Raymond Lo, president of ASE’s Kaohsiung plant, said: “5G mmWave is a foundational technology of IIoT. For smart factories that require flexible manufacturing, predictive maintenance and higher production efficiency, 5G mmWave’s high speed, low latency and wide bandwidth will bring forth transformation at a new level.”

Chipmaker and OEMs
Don’t look now, but there’s more trade restrictions for Huawei. The Bureau of Industry and Security (BIS) in the Department of Commerce this week further restricted access by Huawei Technologies and its non-U.S. affiliates on the Entity List to items produced domestically and abroad from U.S. technology and software. In addition, BIS added another 38 Huawei affiliates to the Entity List, which imposes a license requirement for all items subject to the Export Administration Regulations (EAR) and modified four existing Huawei Entity List entries. Meanwhile, TrendForce has analyzed the impact of expanded U.S. sanctions against Huawei on five major technology areas.

IBM has rolled out its next-generation POWER central processing unit family—the POWER10. Targeted for cloud computing and other apps, the POWER10 processor is based on a 7nm finFET process using bulk CMOS technology. It has an improvement of up to 3x greater processor energy efficiency, workload capacity, and density than the IBM’s previous-generation POWER9 processor. The POWER10 is IBM’s first commercialized processor built using 7nm process technology. IBM Research has been partnering with Samsung on R&D for more than a decade, including demonstration of the semiconductor industry’s first 7nm test chips through IBM’s Research Alliance.

SkyWater Technology continues to make progress on its efforts to commercial carbon nanotube FET technology. In the first phase, the company focused on transferring its carbon nanotube FET-based 3DSoC technology into its 200mm production facility. Now, the company will focus on refining the manufacturing quality, yield, performance, and density of the technology. The company’s Three Dimensional Monolithic System-on-a-Chip (3DSoC) program is a collaboration with DARPA and the Massachusetts Institute of Technology (MIT).

Fab manufacturing and materials
SEMI has announced the formation of a new standards committee that aims to develop global standards for flexible hybrid electronics (FHE), spanning design, materials, manufacturing, packaging and systems. The technical committee is the world’s first to focus on flexible hybrid electronics standards. The SEMI Standards Flexible Hybrid Electronics Global Technical Committee has also established its first chapter in Taiwan.

Rare Element Resources has provided an update on its pilot scale rare earth processing and separation plant.
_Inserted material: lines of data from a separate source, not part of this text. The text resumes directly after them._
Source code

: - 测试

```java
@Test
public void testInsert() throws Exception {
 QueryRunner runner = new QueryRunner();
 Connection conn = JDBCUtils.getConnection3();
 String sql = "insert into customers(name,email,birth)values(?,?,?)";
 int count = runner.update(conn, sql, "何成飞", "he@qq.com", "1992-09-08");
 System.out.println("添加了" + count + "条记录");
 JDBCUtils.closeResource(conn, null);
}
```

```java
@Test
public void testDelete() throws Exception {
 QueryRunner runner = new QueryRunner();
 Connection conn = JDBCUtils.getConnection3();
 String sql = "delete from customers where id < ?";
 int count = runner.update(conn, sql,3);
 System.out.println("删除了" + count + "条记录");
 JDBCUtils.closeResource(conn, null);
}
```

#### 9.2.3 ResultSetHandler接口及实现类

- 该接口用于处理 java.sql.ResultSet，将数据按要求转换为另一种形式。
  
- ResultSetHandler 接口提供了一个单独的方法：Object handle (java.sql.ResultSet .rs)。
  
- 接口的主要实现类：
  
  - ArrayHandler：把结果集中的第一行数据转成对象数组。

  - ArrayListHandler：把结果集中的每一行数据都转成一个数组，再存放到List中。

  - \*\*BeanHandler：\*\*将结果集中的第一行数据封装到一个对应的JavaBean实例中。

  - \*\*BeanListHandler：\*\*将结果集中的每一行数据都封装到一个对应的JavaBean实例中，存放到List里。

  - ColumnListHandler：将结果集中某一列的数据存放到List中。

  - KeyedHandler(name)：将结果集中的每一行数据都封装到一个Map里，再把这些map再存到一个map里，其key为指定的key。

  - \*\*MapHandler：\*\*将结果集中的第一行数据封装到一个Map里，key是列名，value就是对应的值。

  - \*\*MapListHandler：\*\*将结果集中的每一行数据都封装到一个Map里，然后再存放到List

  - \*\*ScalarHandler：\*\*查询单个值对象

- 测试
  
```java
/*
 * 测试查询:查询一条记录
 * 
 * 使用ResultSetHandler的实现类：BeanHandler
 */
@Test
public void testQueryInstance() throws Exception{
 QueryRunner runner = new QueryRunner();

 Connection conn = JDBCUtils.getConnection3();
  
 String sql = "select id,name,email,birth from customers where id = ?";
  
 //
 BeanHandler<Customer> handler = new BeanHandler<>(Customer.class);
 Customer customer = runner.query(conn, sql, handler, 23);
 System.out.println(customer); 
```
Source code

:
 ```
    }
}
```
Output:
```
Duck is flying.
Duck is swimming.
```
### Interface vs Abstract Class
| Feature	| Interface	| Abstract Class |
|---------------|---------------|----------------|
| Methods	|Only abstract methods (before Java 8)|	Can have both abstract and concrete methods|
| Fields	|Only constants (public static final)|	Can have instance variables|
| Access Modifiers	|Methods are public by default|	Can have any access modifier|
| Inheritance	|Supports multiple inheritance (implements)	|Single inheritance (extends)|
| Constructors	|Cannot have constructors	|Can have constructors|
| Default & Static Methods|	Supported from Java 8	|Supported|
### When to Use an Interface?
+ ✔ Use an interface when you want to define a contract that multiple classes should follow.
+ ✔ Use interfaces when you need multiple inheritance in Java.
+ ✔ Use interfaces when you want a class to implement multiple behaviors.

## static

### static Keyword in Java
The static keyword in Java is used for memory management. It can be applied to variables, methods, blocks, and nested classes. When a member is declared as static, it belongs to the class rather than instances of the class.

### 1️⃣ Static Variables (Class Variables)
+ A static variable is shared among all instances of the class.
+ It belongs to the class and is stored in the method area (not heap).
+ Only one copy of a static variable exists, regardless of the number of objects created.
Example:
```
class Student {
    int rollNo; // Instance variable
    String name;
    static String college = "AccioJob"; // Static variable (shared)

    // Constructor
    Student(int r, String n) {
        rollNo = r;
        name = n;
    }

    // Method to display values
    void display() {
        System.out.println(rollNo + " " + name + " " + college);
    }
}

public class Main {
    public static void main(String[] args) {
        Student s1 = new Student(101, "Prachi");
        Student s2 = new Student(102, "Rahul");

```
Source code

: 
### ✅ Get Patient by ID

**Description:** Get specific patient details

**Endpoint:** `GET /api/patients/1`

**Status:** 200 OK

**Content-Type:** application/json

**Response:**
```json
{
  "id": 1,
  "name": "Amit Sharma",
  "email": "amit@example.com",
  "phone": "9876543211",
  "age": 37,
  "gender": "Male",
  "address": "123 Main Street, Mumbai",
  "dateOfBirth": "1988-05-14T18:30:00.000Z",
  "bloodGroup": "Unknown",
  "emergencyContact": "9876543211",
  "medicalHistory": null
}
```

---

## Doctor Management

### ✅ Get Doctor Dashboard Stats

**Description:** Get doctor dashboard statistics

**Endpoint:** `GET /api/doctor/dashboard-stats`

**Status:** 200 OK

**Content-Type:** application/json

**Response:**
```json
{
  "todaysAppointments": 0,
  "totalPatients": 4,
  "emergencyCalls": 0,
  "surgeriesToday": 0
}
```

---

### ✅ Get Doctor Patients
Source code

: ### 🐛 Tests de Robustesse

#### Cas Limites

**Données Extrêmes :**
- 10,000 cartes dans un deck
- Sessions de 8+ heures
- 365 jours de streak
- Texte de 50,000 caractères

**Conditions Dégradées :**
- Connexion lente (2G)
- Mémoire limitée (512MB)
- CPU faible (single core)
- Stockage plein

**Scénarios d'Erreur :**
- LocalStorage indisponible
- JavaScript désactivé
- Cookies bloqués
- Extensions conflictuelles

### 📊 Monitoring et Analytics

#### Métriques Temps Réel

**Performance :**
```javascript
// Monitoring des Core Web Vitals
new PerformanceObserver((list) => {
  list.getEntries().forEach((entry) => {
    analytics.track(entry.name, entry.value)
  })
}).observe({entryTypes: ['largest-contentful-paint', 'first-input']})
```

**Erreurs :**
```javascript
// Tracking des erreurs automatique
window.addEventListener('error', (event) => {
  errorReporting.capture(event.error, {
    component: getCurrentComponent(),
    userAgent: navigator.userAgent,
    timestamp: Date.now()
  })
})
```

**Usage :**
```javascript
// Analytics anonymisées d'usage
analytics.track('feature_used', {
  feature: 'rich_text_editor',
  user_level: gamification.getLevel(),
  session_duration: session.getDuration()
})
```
The company hopes to demonstrate the ability to separate rare earth elements in the U.S.

Market research
Here’s the latest from IC Insights: “Collectively, suppliers are expected to allocate $15.1 billion to DRAM capex spending this year, a 20% decline from $19.1 billion in 2019 and down from the record high of $23.2 billion spent for DRAM in 2018.”

North America-based manufacturers of semiconductor equipment posted $2.60 billion in billings worldwide in July 2020, according to SEMI. The billings figure is 11.8% higher than the final June 2020 level of $2.32 billion, and is 27.6% higher than the July 2019 billings level of $2.03 billion. “The second half of 2020 has started strong with double-digit billings growth for North America-based semiconductor equipment manufacturers,” said Ajit Manocha, SEMI president and CEO. “The strength reflects the semiconductor industry’s criticality in today’s world and the driving forces in place for long-term industry growth.”

Silicon wafer area for semiconductor device manufacturing is forecasted to grow 1.5% in 2020 despite a global pandemic and trade wars, according to TECHCET. Total silicon wafer revenues, including 200mm and silicon-on-insulator (SOI) wafers, are expected to be flat this year at $12 billion followed by an annual growth of ~5% through 2024, according to the firm. “Much of the anticipated growth in silicon demand over the next few years will be in SOI for applications including RF communications, advanced logic devices, and high-reliability automotive,” commented Dan Tracy, an analyst at TECHCET. “TECHCET sees a generally healthy supply and demand balance as the industry enters 2021, though supply for 300mm advanced and epitaxial wafers will tighten.”